# Exercise requirements
In the entries below, find the line with "X11384399Y-76192251D01*" and the line with "X53307690Y-30687740D01*". Print those two and everything between them exactly, and nothing else.

# Data for this task

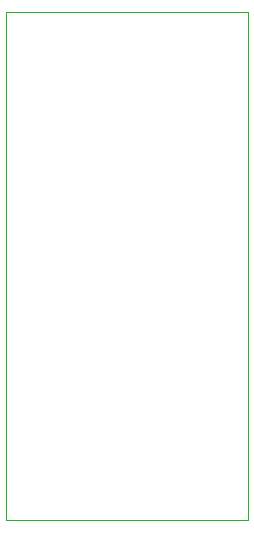
<source format=gm1>
%TF.GenerationSoftware,KiCad,Pcbnew,(6.0.10)*%
%TF.CreationDate,2023-02-16T13:15:27+00:00*%
%TF.ProjectId,hyperram-sm-x1,68797065-7272-4616-9d2d-736d2d78312e,1.0*%
%TF.SameCoordinates,Original*%
%TF.FileFunction,Profile,NP*%
%FSLAX46Y46*%
G04 Gerber Fmt 4.6, Leading zero omitted, Abs format (unit mm)*
G04 Created by KiCad (PCBNEW (6.0.10)) date 2023-02-16 13:15:27*
%MOMM*%
%LPD*%
G01*
G04 APERTURE LIST*
%TA.AperFunction,Profile*%
%ADD10C,0.025400*%
%TD*%
G04 APERTURE END LIST*
D10*
X33000000Y-78000000D02*
X53467000Y-78000000D01*
X33000000Y-35000000D02*
X53467000Y-35000000D01*
X33000000Y-35000000D02*
X33000000Y-78000000D01*
X53467000Y-35000000D02*
X53467000Y-78000000D01*
M02*

</source>
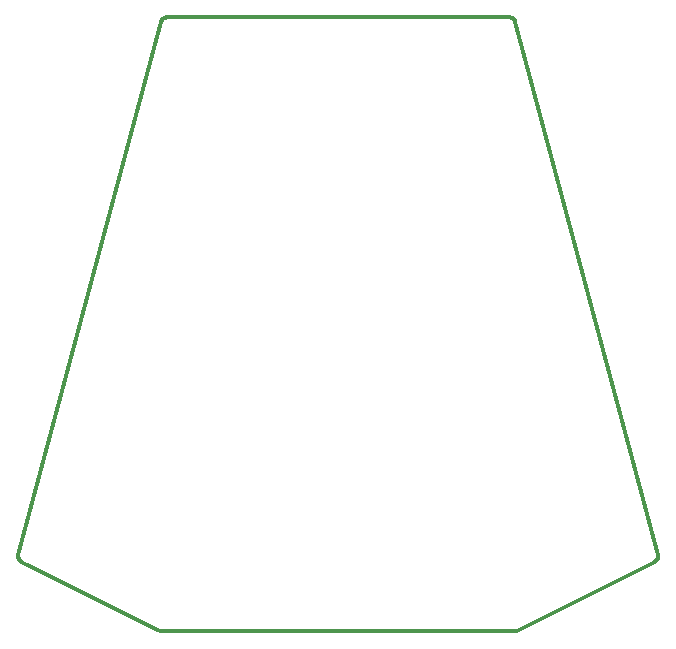
<source format=gm1>
%TF.GenerationSoftware,KiCad,Pcbnew,(6.0.6)*%
%TF.CreationDate,2022-07-30T19:54:54+09:00*%
%TF.ProjectId,pcb_promicro_plate,7063625f-7072-46f6-9d69-63726f5f706c,rev?*%
%TF.SameCoordinates,Original*%
%TF.FileFunction,Profile,NP*%
%FSLAX46Y46*%
G04 Gerber Fmt 4.6, Leading zero omitted, Abs format (unit mm)*
G04 Created by KiCad (PCBNEW (6.0.6)) date 2022-07-30 19:54:54*
%MOMM*%
%LPD*%
G01*
G04 APERTURE LIST*
%TA.AperFunction,Profile*%
%ADD10C,0.349999*%
%TD*%
G04 APERTURE END LIST*
D10*
X65430922Y-76536269D02*
X65400408Y-76565938D01*
X23979829Y-30558346D02*
X23979829Y-30558346D01*
X23502503Y-30909433D02*
X23509173Y-30889505D01*
X11391991Y-76106323D02*
X11396272Y-76084812D01*
X23588880Y-30746577D02*
X23601829Y-30731009D01*
X53455227Y-30929768D02*
X55550911Y-38804961D01*
X11400305Y-76317877D02*
X11395469Y-76297411D01*
X65567455Y-76192206D02*
X65565701Y-76234730D01*
X11412505Y-76358030D02*
X11405988Y-76338092D01*
X53209144Y-30618118D02*
X53243856Y-30638675D01*
X23816916Y-30585581D02*
X23836341Y-30579326D01*
X11401531Y-76063343D02*
X11401531Y-76063343D01*
X65555573Y-76084766D02*
X65559856Y-76106277D01*
X11384825Y-76213572D02*
X11384399Y-76192251D01*
X65400408Y-76565938D02*
X65367174Y-76593115D01*
X11388383Y-76255833D02*
X11386157Y-76234775D01*
X23524832Y-30850929D02*
X23533779Y-30832313D01*
X53075767Y-30569183D02*
X53095789Y-30573856D01*
X23509173Y-30889505D02*
X23516623Y-30869999D01*
X11602320Y-76605729D02*
X11584712Y-76593143D01*
X65331315Y-76617587D02*
X65312431Y-76628742D01*
X23675100Y-30661928D02*
X23691315Y-30649974D01*
X65483409Y-76470306D02*
X65458620Y-76504321D01*
X23601829Y-30731009D02*
X23615374Y-30716004D01*
X11386157Y-76234775D02*
X11384825Y-76213572D01*
X53442688Y-30889485D02*
X53449359Y-30909412D01*
X23797821Y-30592604D02*
X23816916Y-30585581D01*
X52993201Y-30558793D02*
X53014173Y-30560114D01*
X11396272Y-76084812D02*
X11401531Y-76063343D01*
X11386312Y-76149363D02*
X11388675Y-76127848D01*
X53362979Y-30746567D02*
X53387010Y-30779327D01*
X53055477Y-30565325D02*
X53075767Y-30569183D01*
X23725144Y-30628054D02*
X23742717Y-30618119D01*
X23644169Y-30687746D02*
X23659377Y-30674524D01*
X21400946Y-38804961D02*
X23496633Y-30929768D01*
X53014173Y-30560114D02*
X53034939Y-30562296D01*
X65559856Y-76106277D02*
X65563174Y-76127803D01*
X65292927Y-76639141D02*
X53598289Y-82548344D01*
X11384890Y-76170839D02*
X11386312Y-76149363D01*
X23836341Y-30579326D02*
X23856076Y-30573854D01*
X11658962Y-76639164D02*
X11658962Y-76639164D01*
X23353568Y-82548344D02*
X11658962Y-76639164D01*
X53449359Y-30909412D02*
X53455231Y-30929745D01*
X23708004Y-30638677D02*
X23725144Y-30628054D01*
X23937696Y-30560110D02*
X23958669Y-30558789D01*
X53307690Y-30687740D02*
X53336484Y-30715996D01*
X23576546Y-30762692D02*
X23588880Y-30746577D01*
X53598289Y-82548344D02*
X53598289Y-82548344D01*
X11658962Y-76639164D02*
X11639457Y-76628766D01*
X65560371Y-76276677D02*
X65551560Y-76317834D01*
X65550312Y-76063297D02*
X65550312Y-76063297D01*
X53276759Y-30661924D02*
X53307690Y-30687740D01*
X65312431Y-76628742D02*
X65292927Y-76639141D01*
X11401531Y-76063343D02*
X21400946Y-38804961D01*
X53243856Y-30638675D02*
X53276759Y-30661924D01*
X11584712Y-76593143D02*
X11567760Y-76579881D01*
X23533779Y-30832313D02*
X23543445Y-30814165D01*
X21400946Y-38804961D02*
X21400946Y-38804961D01*
X23742717Y-30618119D02*
X23760701Y-30608888D01*
X52972042Y-30558350D02*
X52972042Y-30558350D01*
X53034939Y-30562296D02*
X53055477Y-30565325D01*
X23629494Y-30701577D02*
X23644169Y-30687746D01*
X11493259Y-76504356D02*
X11480494Y-76487594D01*
X11436945Y-76415913D02*
X11427996Y-76396967D01*
X55550911Y-38804961D02*
X55550911Y-38804961D01*
X65539363Y-76357988D02*
X65523875Y-76396927D01*
X11446682Y-76434476D02*
X11436945Y-76415913D01*
X11567760Y-76579881D02*
X11551477Y-76565969D01*
X23856076Y-30573854D02*
X23876099Y-30569180D01*
X11468468Y-76470343D02*
X11457193Y-76452628D01*
X53418080Y-30832297D02*
X53427028Y-30850912D01*
X11506752Y-76520601D02*
X11493259Y-76504356D01*
X11419845Y-76377664D02*
X11412505Y-76358030D01*
X23691315Y-30649974D02*
X23708004Y-30638677D01*
X38475929Y-30558350D02*
X38475929Y-30558350D01*
X53172786Y-30600379D02*
X53209144Y-30618118D01*
X65551560Y-76317834D02*
X65539363Y-76357988D01*
X53134947Y-30585583D02*
X53172786Y-30600379D01*
X53336484Y-30715996D02*
X53362979Y-30746567D01*
X38475929Y-82548344D02*
X38475929Y-82548344D01*
X65367174Y-76593115D02*
X65349567Y-76605703D01*
X11427996Y-76396967D02*
X11419845Y-76377664D01*
X23496633Y-30929768D02*
X23502503Y-30909433D01*
X65563174Y-76127803D02*
X65565539Y-76149317D01*
X23779075Y-30600378D02*
X23797821Y-30592604D01*
X55550911Y-38804961D02*
X65550312Y-76063297D01*
X23564849Y-30779339D02*
X23576546Y-30762692D01*
X53598289Y-82548344D02*
X38475929Y-82548344D01*
X11551477Y-76565969D02*
X11535873Y-76551434D01*
X65565539Y-76149317D02*
X65567455Y-76192206D01*
X53427028Y-30850912D02*
X53435238Y-30869980D01*
X11535873Y-76551434D02*
X11520961Y-76536302D01*
X23958669Y-30558789D02*
X23979829Y-30558346D01*
X11405988Y-76338092D02*
X11400305Y-76317877D01*
X23353568Y-82548344D02*
X23353568Y-82548344D01*
X11639457Y-76628766D02*
X11620573Y-76617613D01*
X11395469Y-76297411D02*
X11391490Y-76276721D01*
X53095789Y-30573856D02*
X53134947Y-30585583D01*
X38475929Y-30558350D02*
X52972042Y-30558350D01*
X53435238Y-30869980D02*
X53442688Y-30889485D01*
X23615374Y-30716004D02*
X23629494Y-30701577D01*
X65523875Y-76396927D02*
X65505192Y-76434437D01*
X23553808Y-30796502D02*
X23564849Y-30779339D01*
X65505192Y-76434437D02*
X65483409Y-76470306D01*
X23659377Y-30674524D02*
X23675100Y-30661928D01*
X11620573Y-76617613D02*
X11602320Y-76605729D01*
X53408414Y-30814151D02*
X53418080Y-30832297D01*
X11391490Y-76276721D02*
X11388383Y-76255833D01*
X23916929Y-30562293D02*
X23937696Y-30560110D01*
X23979829Y-30558346D02*
X38475929Y-30558350D01*
X65292927Y-76639141D02*
X65292927Y-76639141D01*
X23760701Y-30608888D02*
X23779075Y-30600378D01*
X23876099Y-30569180D02*
X23896390Y-30565322D01*
X11457193Y-76452628D02*
X11446682Y-76434476D01*
X11388675Y-76127848D02*
X11391991Y-76106323D01*
X65565701Y-76234730D02*
X65560371Y-76276677D01*
X65550312Y-76063297D02*
X65555573Y-76084766D01*
X53387010Y-30779327D02*
X53408414Y-30814151D01*
X23543445Y-30814165D02*
X23553808Y-30796502D01*
X65349567Y-76605703D02*
X65331315Y-76617587D01*
X65458620Y-76504321D02*
X65430922Y-76536269D01*
X11480494Y-76487594D02*
X11468468Y-76470343D01*
X11520961Y-76536302D02*
X11506752Y-76520601D01*
X23516623Y-30869999D02*
X23524832Y-30850929D01*
X52972042Y-30558350D02*
X52993201Y-30558793D01*
X23496633Y-30929768D02*
X23496633Y-30929768D01*
X38475929Y-82548344D02*
X23353568Y-82548344D01*
X11384399Y-76192251D02*
X11384890Y-76170839D01*
X23896390Y-30565322D02*
X23916929Y-30562293D01*
M02*

</source>
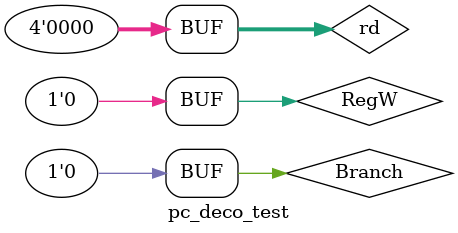
<source format=v>
`timescale 1ns / 1ps


module pc_deco_test;

	// Inputs
	reg [3:0] rd;
	reg RegW;
	reg Branch;

	// Outputs
	wire PCS;

	// Instantiate the Unit Under Test (UUT)
	pc_decoder uut (
		.rd(rd), 
		.RegW(RegW), 
		.Branch(Branch), 
		.PCS(PCS)
	);

	initial begin
		// Initialize Inputs
		rd = 0;
		RegW = 0;
		Branch = 0;

		// Wait 100 ns for global reset to finish
		#100;
        
		// Add stimulus here

	end
      
endmodule


</source>
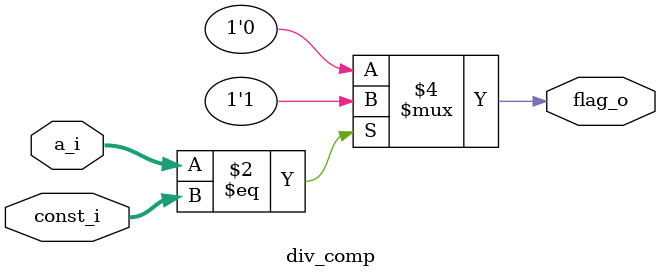
<source format=sv>
module div_comp (
  input  logic [31:0] a_i,
  input  logic [31:0] const_i,
  output logic        flag_o
);
  
  always_comb begin
    if (a_i == const_i)
      flag_o = 1;
    else
      flag_o = 0;
  end

endmodule
</source>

# Problem solution
X11384399Y-76192251D01*
X65400408Y-76565938D02*
X65367174Y-76593115D01*
X11388383Y-76255833D02*
X11386157Y-76234775D01*
X23524832Y-30850929D02*
X23533779Y-30832313D01*
X53075767Y-30569183D02*
X53095789Y-30573856D01*
X23509173Y-30889505D02*
X23516623Y-30869999D01*
X11602320Y-76605729D02*
X11584712Y-76593143D01*
X65331315Y-76617587D02*
X65312431Y-76628742D01*
X23675100Y-30661928D02*
X23691315Y-30649974D01*
X65483409Y-76470306D02*
X65458620Y-76504321D01*
X23601829Y-30731009D02*
X23615374Y-30716004D01*
X11386157Y-76234775D02*
X11384825Y-76213572D01*
X53442688Y-30889485D02*
X53449359Y-30909412D01*
X23797821Y-30592604D02*
X23816916Y-30585581D01*
X52993201Y-30558793D02*
X53014173Y-30560114D01*
X11396272Y-76084812D02*
X11401531Y-76063343D01*
X11386312Y-76149363D02*
X11388675Y-76127848D01*
X53362979Y-30746567D02*
X53387010Y-30779327D01*
X53055477Y-30565325D02*
X53075767Y-30569183D01*
X23725144Y-30628054D02*
X23742717Y-30618119D01*
X23644169Y-30687746D02*
X23659377Y-30674524D01*
X21400946Y-38804961D02*
X23496633Y-30929768D01*
X53014173Y-30560114D02*
X53034939Y-30562296D01*
X65559856Y-76106277D02*
X65563174Y-76127803D01*
X65292927Y-76639141D02*
X53598289Y-82548344D01*
X11384890Y-76170839D02*
X11386312Y-76149363D01*
X23836341Y-30579326D02*
X23856076Y-30573854D01*
X11658962Y-76639164D02*
X11658962Y-76639164D01*
X23353568Y-82548344D02*
X11658962Y-76639164D01*
X53449359Y-30909412D02*
X53455231Y-30929745D01*
X23708004Y-30638677D02*
X23725144Y-30628054D01*
X23937696Y-30560110D02*
X23958669Y-30558789D01*
X53307690Y-30687740D02*
X53336484Y-30715996D01*
X23576546Y-30762692D02*
X23588880Y-30746577D01*
X53598289Y-82548344D02*
X53598289Y-82548344D01*
X11658962Y-76639164D02*
X11639457Y-76628766D01*
X65560371Y-76276677D02*
X65551560Y-76317834D01*
X65550312Y-76063297D02*
X65550312Y-76063297D01*
X53276759Y-30661924D02*
X53307690Y-30687740D01*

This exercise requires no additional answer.